[Opening The data section]

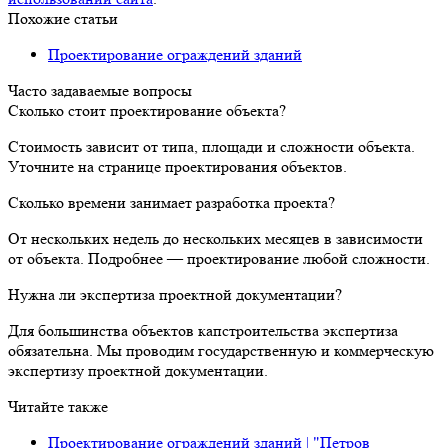
Похожие статьи
Проектирование ограждений зданий
Часто задаваемые вопросы
Сколько стоит проектирование объекта?
Стоимость зависит от типа, площади и сложности объекта.
Уточните на странице проектирования объектов.
Сколько времени занимает разработка проекта?
От нескольких недель до нескольких месяцев в зависимости
от объекта. Подробнее — проектирование любой сложности.
Нужна ли экспертиза проектной документации?
Для большинства объектов капстроительства экспертиза
обязательна. Мы проводим государственную и коммерческую
экспертизу проектной документации.
Читайте также
Проектирование ограждений зданий | "Петров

[Closing The data section]

Directions: Write out every line of the entries above word for word, leaving out the pictures.

Exercise output:
Похожие статьи
Проектирование ограждений зданий
Часто задаваемые вопросы
Сколько стоит проектирование объекта?
Стоимость зависит от типа, площади и сложности объекта.
Уточните на странице проектирования объектов.
Сколько времени занимает разработка проекта?
От нескольких недель до нескольких месяцев в зависимости
от объекта. Подробнее — проектирование любой сложности.
Нужна ли экспертиза проектной документации?
Для большинства объектов капстроительства экспертиза
обязательна. Мы проводим государственную и коммерческую
экспертизу проектной документации.
Читайте также
Проектирование ограждений зданий | "Петров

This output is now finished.